1. Beginnen Sie bei Ihrer Ausgangslage
Bevor Sie an den Preis denken, sollten Sie Ihr Ziel kennen: warum Sie verkaufen, in welchem Zeitrahmen und mit welchem Verhandlungsspielraum. Ein eiliger Verkauf ist etwas anderes als ein Vermögensverkauf, der auf den richtigen Käufer warten kann.
Stellen Sie die Grundunterlagen von Anfang an zusammen: aktuellen 'nota simple' (Grundbuchauszug), Katasterreferenz, letzte Belege für IBI (Grundsteuer) und Gemeinschaftskosten sowie den Energieausweis (Pflicht zum Inserieren und Verkaufen).
2. Eine realistische Bewertung verkauft
Der teuerste Fehler ist ein zu hoher Startpreis. Eine überteuerte Immobilie brennt aus: Wochen ohne Besichtigungen, das Signal 'da stimmt etwas nicht', und am Ende verkauft sie sich unter dem, was mit dem richtigen Preis von Tag eins möglich gewesen wäre.
Eine seriöse Bewertung verbindet drei Dinge: die Lage (Guanarteme, Tafira und Meloneras sind nicht dasselbe), den realen Zustand der Immobilie und die aktuelle Nachfrage. Bei El Alem erhalten Sie eine kostenlose, unverbindliche Richtbewertung auf Basis dieser drei Faktoren – keine aufgeblähte Zahl, um Sie zu gewinnen.

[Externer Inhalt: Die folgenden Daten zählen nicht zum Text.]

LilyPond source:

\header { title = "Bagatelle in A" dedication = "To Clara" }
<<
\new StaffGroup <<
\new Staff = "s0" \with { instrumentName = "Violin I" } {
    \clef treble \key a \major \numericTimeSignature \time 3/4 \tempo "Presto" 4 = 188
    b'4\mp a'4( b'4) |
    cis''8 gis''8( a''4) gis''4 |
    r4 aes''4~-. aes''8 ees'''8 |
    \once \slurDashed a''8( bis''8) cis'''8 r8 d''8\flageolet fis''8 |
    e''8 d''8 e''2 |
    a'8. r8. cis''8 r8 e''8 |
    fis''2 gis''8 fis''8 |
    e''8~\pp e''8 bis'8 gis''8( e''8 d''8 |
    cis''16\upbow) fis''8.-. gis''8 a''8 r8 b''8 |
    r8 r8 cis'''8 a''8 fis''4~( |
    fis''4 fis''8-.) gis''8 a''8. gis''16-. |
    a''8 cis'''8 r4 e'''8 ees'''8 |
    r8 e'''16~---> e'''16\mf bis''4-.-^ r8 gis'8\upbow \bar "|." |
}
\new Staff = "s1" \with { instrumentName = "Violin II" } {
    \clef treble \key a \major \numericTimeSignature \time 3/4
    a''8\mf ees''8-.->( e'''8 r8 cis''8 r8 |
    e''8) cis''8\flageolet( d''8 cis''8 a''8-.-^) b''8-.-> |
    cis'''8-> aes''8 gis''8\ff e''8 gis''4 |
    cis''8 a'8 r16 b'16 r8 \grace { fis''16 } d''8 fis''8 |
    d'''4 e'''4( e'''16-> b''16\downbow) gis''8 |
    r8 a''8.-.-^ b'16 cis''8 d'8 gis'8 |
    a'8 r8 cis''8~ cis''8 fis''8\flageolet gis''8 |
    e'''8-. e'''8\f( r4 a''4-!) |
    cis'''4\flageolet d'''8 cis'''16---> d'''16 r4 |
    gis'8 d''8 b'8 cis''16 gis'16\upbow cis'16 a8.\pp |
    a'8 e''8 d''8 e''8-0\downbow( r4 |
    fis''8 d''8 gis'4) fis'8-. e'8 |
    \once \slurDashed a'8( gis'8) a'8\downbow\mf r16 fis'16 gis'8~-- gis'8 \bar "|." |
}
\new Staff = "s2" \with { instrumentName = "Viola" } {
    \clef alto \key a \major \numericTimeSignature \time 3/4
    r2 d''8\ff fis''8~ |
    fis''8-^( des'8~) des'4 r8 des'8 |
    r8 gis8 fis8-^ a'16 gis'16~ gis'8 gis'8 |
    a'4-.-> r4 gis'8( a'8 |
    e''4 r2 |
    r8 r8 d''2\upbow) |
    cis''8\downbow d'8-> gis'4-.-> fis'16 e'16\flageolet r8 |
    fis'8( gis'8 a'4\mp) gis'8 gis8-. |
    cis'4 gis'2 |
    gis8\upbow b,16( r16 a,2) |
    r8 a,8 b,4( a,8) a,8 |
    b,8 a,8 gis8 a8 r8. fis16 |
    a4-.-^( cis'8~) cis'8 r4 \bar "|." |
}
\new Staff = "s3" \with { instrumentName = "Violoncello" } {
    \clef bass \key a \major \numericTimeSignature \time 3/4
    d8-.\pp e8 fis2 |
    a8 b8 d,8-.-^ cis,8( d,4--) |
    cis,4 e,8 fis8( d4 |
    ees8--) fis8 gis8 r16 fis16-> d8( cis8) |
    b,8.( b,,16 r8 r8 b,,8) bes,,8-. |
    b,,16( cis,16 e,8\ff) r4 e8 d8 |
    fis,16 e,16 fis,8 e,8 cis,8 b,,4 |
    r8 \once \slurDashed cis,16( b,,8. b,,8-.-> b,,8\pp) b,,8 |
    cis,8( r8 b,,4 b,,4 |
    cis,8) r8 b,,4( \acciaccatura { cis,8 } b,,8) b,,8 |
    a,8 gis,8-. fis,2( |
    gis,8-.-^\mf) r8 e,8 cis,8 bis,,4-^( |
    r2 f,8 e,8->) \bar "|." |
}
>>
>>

3. Machen Sie die Immobilie fit, bevor Sie fotografieren
Die erste Besichtigung findet am Handy statt. Eine aufgeräumte, entpersonalisierte Wohnung mit Tageslicht verkauft sich schneller und besser. Kleine Maßnahmen – Farbe, kleine Reparaturen, überflüssige Möbel entfernen – machen den Unterschied ohne große Umbauten.
Professionelle Fotos sind kein Luxus, sondern das, was einen Käufer die Besichtigung buchen lässt. Auf einer Insel mit so viel Licht verändert die richtige Tageszeit mit gut in Szene gesetzter Terrasse oder Aussicht die Wahrnehmung völlig.
4. Inserieren Sie mit Strategie, nicht überall
Auf fünfzig Portalen zu sein verkauft nicht mehr, oft sogar schlechter, weil es die Botschaft verwässert und Besichtigungen ohne Kaufabsicht vervielfacht. Besser eine sorgfältige Präsentation auf den richtigen Kanälen, mit ehrlichem Text, der das Besondere hervorhebt.
Ein gut aufgesetzter Alleinauftrag bringt die Interessen meist in Einklang: Der Berater engagiert sich wirklich, kontrolliert den Preis und filtert, wer tatsächlich kaufen kann.
5. Qualifizieren Sie Besichtigungen und verhandeln Sie mit kühlem Kopf
Nicht jede Besichtigung lohnt sich. Vorher zu qualifizieren – ist die Finanzierung geklärt? passt der Zeitrahmen? – spart allen Zeit und schont die Immobilie.
Wenn Angebote kommen, verhindert jemand, der für Sie verhandelt, emotionale Entscheidungen. Das Ziel ist weder 'schnell abschließen' noch 'aus Stolz aushalten', sondern gut abzuschließen.
6. Steuern und Kosten des Verkäufers
Als Verkäufer sollten Sie vor allem die 'plusvalía municipal' (kommunale Steuer auf den Wertzuwachs des Grundstücks) und den Veräußerungsgewinn in Ihrer IRPF (Einkommensteuer) einplanen, wenn Sie über dem Kaufpreis verkaufen. Bei einer Hypothek muss diese im Grundbuch gelöscht werden.
Sätze und Vergünstigungen hängen von Ihrem konkreten Fall und dem geltenden Recht der Kanaren ab. Vor der Unterschrift erklären wir Ihnen mit klaren Zahlen, was netto übrig bleibt – ohne Überraschungen.
7. Von der Einigung zur Unterschrift
Ist der Preis vereinbart, wird ein 'arras'-Vertrag (Anzahlung zur Reservierung) unterschrieben, der das Geschäft sichert und Fristen festlegt. Danach wird die Urkunde vorbereitet und beim Notar unterzeichnet, mit vollständig geprüften Unterlagen.
Hier kostet schlechte Begleitung Geld oder Ärger. Wir koordinieren Notar, Formalitäten und Prüfungen, damit die Unterschrift der ruhige Schritt ist, der sie sein sollte.